In quel preciso istante un proiettile calibro 0.45 della pistola di Selman lo raggiunse dietro la nuca.
La morte fu istantanea e Hardin cadde pesantemente all’indietro sul pavimento in legno.
Selman, non pago, sparò altri due colpi sul suo corpo, ma il leggendario pistolero era già morto.
John Selman, arrestato, giustificò l’omicidio per proteggere il figlio dalle minacce di Hardin per l’arresto di Beulah.
Questo è quanto disse il vecchio conestabile, ma la verità va ricercata probabilmente nella morte di Martin M’Rose ucciso in circostanze misteriose. Si vociferava a El Paso che Hardin avesse assunto per l’assassinio dell’uomo Jeff Milton, George Scarborough, il Texas Ranger Frank Mc Mahan e lo stesso John Selman. Sembra che il solo Selman non fosse stato ancora pagato per quello sporco lavoro e il conestabile non aveva digerito la cosa. Questa era con tutta probabilità la ragione per la quale Selman lo uccise sorprendendolo alle spalle senza concedergli la minima possibilità di difesa.

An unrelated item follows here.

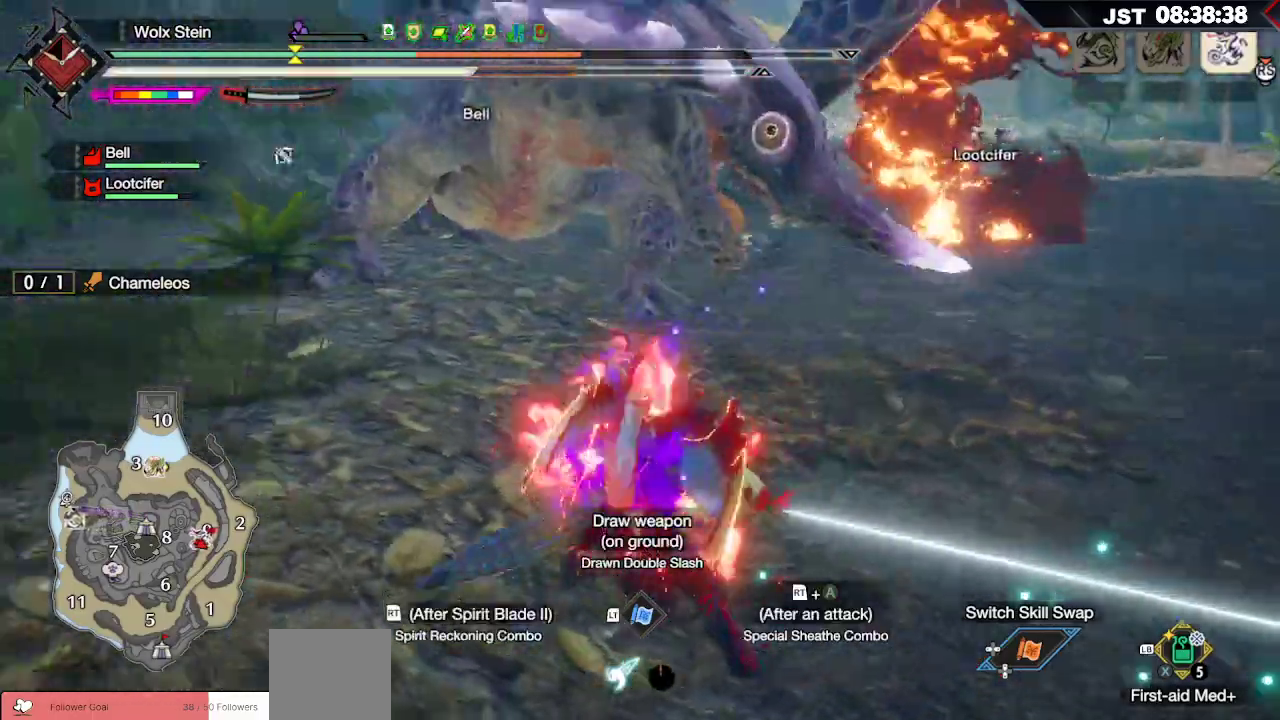
{"buttons": ["A", "R2"], "left_stick": "up-left", "right_stick": "center", "events": [[17, "right_stick", "center"], [467, "R2", "down"], [500, "A", "down"]]}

La mappa delle tombe di Hardin e Martin M’Rose presso il Concordia Cemetery

Ma anche Selman qualche mese dopo trovò la pallottola giusta che lo spedì a raggiungere Hardin.
Il conestabile, a detta di George Look proprietario del “Gem” saloon, sembra che andasse a batter cassa da George Scarborough per avere la sua parte.

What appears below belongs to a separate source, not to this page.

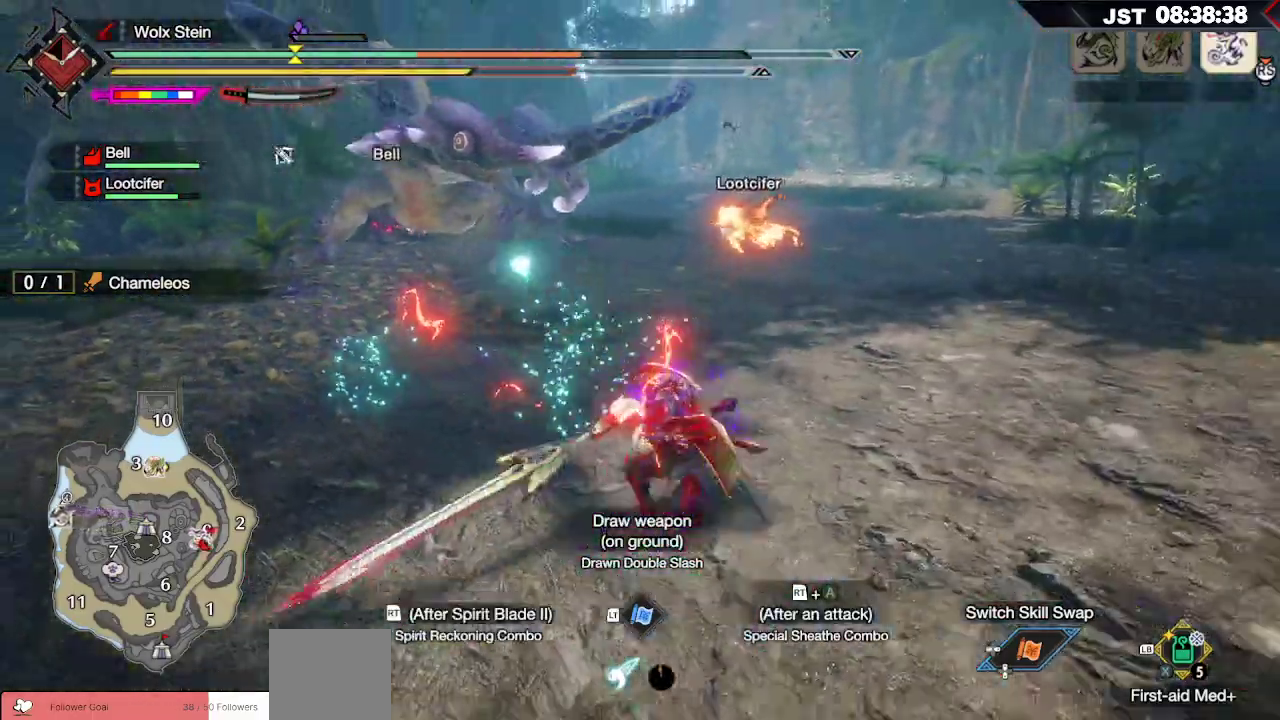
{"buttons": ["R2"], "left_stick": "up-left", "right_stick": "center", "events": [[133, "A", "up"], [183, "A", "down"], [317, "A", "up"], [383, "A", "down"], [483, "A", "up"]]}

Il marshal di El Paso non ci pensò due volte a scaricare il suo revolver su Selman nel vicolo dietro l’Acme saloon la mattina di Pasqua 1896.
Quattro anni dopo, nel 1900, anche George Scarborough avrebbe trovato la pallottola giusta sparata da Harvey Logan alias “Kid Curry”, uno dei componenti del Mucchio Selvaggio di Butch Cassidy.
Si chiudeva cosi il triangolo Hardin-Selman-Scarborough, tutti uccisi con gli stivali ai piedi come si suol dire. L’unico a morire nel proprio letto quasi novantenne fu Jeff Milton.
Milton si spense a Tucson nel 1947 in tempi in cui la frontiera era solo un ricordo. Tempi diversi sicuramente, con un modo diverso di vivere e pensare. I nuovi tempi avevano ucciso Wess Hardin, non John Selman.